Prompt: Put the records from the line with "Как это работает?" up to and including the line with "Серія та но" into a Markdown table with the columns No. and Text. Number each line in order and skip any blank lines.

Records to process:
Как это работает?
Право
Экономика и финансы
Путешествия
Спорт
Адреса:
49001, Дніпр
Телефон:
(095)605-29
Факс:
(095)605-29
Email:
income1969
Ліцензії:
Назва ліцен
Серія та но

==

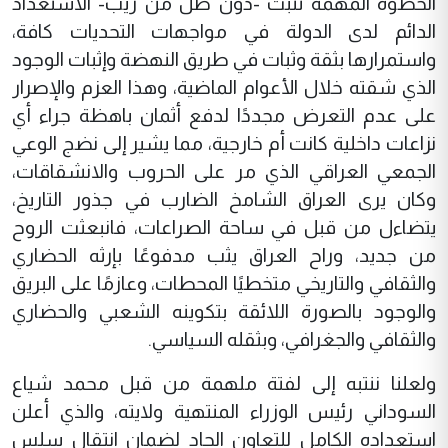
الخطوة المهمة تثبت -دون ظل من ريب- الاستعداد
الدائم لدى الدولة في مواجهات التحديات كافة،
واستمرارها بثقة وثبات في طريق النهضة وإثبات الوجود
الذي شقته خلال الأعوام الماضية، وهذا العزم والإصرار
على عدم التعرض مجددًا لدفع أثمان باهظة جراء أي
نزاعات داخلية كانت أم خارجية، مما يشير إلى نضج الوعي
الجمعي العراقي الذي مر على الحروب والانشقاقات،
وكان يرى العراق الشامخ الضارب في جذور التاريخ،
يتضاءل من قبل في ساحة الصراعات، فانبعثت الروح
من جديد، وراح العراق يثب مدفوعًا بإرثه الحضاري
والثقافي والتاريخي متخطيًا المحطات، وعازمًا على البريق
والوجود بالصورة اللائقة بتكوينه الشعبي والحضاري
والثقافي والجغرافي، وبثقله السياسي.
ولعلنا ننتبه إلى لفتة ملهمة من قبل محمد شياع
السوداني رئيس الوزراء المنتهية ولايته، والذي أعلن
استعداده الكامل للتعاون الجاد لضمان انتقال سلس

Completed task:
| No. | Text |
|---|---|
| 1 | Как это работает? |
| 2 | Право |
| 3 | Экономика и финансы |
| 4 | Путешествия |
| 5 | Спорт |
| 6 | Адреса: |
| 7 | 49001, Дніпр |
| 8 | Телефон: |
| 9 | (095)605-29 |
| 10 | Факс: |
| 11 | (095)605-29 |
| 12 | Email: |
| 13 | income1969 |
| 14 | Ліцензії: |
| 15 | Назва ліцен |
| 16 | Серія та но |